- [Work to complete]: In the article about the Minnesota robotic dairy, how many milking robots does the new shed have?

Installing a robotic dairy has helped one Minnesota family overcome their staffing problems while giving an unexpected boost to cow health and productivity.
Brothers Mike and Dean Youngren, of Youngren Dairy, Pennock, were keen to expand their 300-head herd when Dean’s son, Travers, decided to come back to the farm.
With limited space in their existing sheds the family wanted to build a new barn and parlour. However a shortage of local staff meant they knew they would need a new approach to make the business work.
“We’ve always been understaffed,” said Mike. “This is a big dairy region in the United States, but local people don’t want to work on dairy farms. They would either leave after a few weeks, or they’d just not turn up for work.”
The family decided the answer was to reduce dependency on staff by investing in a $1million state-of-the-art cow shed.
The shed, which began operating in 2016, includes an automated washing system to clean the sand bedding and seven Lely Astronaut milking robots – six spread across the shed, and one in the heifer pen where cows are given time to get used to the system before they are moved into the main herd.
The system has helped the Youngrens streamline their operations in the parlour, something which has been useful given their low labour numbers and the fact that many of their Hispanic staff don’t speak English.

- [Supplied records]:
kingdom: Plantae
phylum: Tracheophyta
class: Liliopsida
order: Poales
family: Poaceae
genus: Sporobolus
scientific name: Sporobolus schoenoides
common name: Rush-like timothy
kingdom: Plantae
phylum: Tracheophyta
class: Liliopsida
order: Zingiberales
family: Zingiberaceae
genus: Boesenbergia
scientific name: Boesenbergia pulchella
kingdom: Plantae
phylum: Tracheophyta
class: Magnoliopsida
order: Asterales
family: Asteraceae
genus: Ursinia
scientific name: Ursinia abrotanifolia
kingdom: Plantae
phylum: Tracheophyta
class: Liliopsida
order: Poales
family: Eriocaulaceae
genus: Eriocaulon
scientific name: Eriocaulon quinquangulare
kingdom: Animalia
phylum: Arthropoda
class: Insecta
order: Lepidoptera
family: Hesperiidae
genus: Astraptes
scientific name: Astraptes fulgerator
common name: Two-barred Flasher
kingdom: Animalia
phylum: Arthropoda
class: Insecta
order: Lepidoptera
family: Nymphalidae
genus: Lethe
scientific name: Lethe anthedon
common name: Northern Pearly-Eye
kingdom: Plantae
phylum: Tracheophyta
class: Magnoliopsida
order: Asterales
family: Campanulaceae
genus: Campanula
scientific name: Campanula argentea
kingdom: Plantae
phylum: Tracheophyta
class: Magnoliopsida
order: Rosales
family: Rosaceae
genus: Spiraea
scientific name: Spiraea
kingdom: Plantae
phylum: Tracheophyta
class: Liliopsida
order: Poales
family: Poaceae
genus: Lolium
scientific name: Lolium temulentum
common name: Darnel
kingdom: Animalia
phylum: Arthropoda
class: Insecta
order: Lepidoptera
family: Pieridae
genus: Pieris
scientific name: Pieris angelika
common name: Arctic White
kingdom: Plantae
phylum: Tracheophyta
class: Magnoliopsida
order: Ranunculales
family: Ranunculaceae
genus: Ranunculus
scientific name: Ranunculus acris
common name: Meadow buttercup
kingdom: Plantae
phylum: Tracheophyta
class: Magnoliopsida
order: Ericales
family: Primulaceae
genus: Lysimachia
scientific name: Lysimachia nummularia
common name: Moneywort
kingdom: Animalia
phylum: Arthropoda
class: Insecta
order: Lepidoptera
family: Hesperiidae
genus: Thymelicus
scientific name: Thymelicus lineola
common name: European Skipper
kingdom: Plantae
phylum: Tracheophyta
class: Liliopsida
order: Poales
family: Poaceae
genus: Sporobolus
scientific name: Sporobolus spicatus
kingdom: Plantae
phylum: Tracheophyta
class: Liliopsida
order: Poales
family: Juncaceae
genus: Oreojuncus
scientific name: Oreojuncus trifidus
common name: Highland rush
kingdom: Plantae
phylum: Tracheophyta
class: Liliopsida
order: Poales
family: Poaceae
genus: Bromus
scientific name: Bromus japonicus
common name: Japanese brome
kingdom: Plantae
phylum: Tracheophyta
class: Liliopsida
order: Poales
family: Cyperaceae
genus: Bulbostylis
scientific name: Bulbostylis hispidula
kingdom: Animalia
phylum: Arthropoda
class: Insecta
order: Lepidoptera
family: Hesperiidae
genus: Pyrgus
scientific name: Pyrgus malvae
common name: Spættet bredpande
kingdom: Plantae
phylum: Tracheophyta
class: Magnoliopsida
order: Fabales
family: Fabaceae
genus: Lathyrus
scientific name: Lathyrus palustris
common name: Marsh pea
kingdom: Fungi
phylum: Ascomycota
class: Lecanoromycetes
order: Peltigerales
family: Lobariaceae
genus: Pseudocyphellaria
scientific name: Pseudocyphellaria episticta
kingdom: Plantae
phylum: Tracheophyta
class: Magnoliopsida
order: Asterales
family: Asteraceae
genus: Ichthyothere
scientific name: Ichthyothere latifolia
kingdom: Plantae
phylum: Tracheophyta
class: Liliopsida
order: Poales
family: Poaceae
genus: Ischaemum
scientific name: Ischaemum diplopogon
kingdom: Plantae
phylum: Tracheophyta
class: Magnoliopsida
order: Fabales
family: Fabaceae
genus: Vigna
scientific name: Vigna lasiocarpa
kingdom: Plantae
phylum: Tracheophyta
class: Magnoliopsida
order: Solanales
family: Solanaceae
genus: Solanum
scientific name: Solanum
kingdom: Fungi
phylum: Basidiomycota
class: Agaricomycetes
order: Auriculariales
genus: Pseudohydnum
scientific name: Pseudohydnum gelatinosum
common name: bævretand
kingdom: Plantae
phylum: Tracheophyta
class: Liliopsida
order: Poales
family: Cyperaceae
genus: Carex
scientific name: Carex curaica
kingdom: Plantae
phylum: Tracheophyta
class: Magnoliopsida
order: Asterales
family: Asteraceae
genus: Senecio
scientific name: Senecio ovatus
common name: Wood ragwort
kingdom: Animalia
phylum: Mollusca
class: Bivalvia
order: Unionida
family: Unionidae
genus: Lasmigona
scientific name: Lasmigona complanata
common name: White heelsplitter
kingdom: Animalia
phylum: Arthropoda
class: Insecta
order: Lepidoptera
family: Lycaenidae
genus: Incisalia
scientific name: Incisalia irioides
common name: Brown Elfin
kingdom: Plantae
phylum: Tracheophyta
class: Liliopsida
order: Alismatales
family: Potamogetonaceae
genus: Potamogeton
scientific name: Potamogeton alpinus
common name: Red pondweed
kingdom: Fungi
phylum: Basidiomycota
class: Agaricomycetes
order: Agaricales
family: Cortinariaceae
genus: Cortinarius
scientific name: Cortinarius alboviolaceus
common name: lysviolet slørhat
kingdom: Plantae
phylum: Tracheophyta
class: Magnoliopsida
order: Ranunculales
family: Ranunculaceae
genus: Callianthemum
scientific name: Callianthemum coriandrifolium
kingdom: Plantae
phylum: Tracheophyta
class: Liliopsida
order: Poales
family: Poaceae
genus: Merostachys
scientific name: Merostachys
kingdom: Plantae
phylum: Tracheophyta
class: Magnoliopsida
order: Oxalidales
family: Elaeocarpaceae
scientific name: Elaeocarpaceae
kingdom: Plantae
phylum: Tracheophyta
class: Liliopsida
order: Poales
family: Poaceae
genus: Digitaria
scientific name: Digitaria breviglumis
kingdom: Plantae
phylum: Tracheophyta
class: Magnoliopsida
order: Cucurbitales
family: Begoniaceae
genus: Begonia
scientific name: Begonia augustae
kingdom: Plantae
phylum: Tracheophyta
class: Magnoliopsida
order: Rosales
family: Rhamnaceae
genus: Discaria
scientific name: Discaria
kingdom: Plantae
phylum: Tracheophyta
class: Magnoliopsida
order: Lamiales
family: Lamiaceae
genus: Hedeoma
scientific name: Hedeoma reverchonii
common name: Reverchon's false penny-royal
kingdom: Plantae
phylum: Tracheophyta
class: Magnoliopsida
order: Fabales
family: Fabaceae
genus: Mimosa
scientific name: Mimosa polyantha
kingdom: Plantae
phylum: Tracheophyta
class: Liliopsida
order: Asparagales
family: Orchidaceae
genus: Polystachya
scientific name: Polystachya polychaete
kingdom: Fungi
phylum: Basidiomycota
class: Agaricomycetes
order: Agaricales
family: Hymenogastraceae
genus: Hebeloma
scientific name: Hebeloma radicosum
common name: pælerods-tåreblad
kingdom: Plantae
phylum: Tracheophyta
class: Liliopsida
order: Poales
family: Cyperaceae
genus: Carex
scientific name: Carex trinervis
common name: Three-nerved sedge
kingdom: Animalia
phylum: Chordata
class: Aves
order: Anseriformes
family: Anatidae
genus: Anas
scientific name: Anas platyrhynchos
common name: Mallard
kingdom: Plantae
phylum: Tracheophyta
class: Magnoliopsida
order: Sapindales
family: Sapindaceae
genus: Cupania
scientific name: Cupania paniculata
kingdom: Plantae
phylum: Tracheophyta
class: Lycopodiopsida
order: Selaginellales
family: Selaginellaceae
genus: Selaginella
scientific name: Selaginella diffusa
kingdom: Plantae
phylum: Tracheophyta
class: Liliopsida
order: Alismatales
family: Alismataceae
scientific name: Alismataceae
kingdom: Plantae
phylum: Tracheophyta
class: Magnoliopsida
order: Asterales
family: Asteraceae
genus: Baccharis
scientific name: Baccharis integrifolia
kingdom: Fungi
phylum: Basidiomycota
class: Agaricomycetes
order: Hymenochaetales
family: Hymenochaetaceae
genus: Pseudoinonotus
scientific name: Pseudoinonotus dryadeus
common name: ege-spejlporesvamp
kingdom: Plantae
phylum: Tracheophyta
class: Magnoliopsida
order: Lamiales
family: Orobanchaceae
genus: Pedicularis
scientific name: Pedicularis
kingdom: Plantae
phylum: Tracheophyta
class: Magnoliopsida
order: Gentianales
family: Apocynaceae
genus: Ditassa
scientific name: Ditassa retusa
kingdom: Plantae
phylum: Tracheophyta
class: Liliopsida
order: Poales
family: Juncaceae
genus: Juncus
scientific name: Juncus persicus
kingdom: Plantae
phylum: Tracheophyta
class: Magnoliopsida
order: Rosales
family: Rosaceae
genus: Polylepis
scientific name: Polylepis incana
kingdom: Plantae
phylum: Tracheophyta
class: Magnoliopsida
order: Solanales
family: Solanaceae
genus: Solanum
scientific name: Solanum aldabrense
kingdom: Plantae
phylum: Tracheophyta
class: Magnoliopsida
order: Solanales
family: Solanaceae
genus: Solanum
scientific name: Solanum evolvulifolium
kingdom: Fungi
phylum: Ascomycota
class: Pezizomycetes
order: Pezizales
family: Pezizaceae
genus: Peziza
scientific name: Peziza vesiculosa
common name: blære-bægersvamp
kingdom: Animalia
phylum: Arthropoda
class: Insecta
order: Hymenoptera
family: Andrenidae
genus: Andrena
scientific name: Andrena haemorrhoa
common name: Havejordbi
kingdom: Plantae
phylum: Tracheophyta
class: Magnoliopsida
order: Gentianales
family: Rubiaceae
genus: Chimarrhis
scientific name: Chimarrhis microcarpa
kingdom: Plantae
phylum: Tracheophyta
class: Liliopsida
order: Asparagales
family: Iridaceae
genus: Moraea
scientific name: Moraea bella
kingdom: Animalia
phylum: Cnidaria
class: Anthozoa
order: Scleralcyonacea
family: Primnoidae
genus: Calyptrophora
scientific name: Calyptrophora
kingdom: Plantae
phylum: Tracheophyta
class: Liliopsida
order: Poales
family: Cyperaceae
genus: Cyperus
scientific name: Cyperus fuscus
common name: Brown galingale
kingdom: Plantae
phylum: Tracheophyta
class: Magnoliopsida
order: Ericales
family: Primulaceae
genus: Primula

- [Answer to this exercise]: Seven Lely Astronaut milking robots.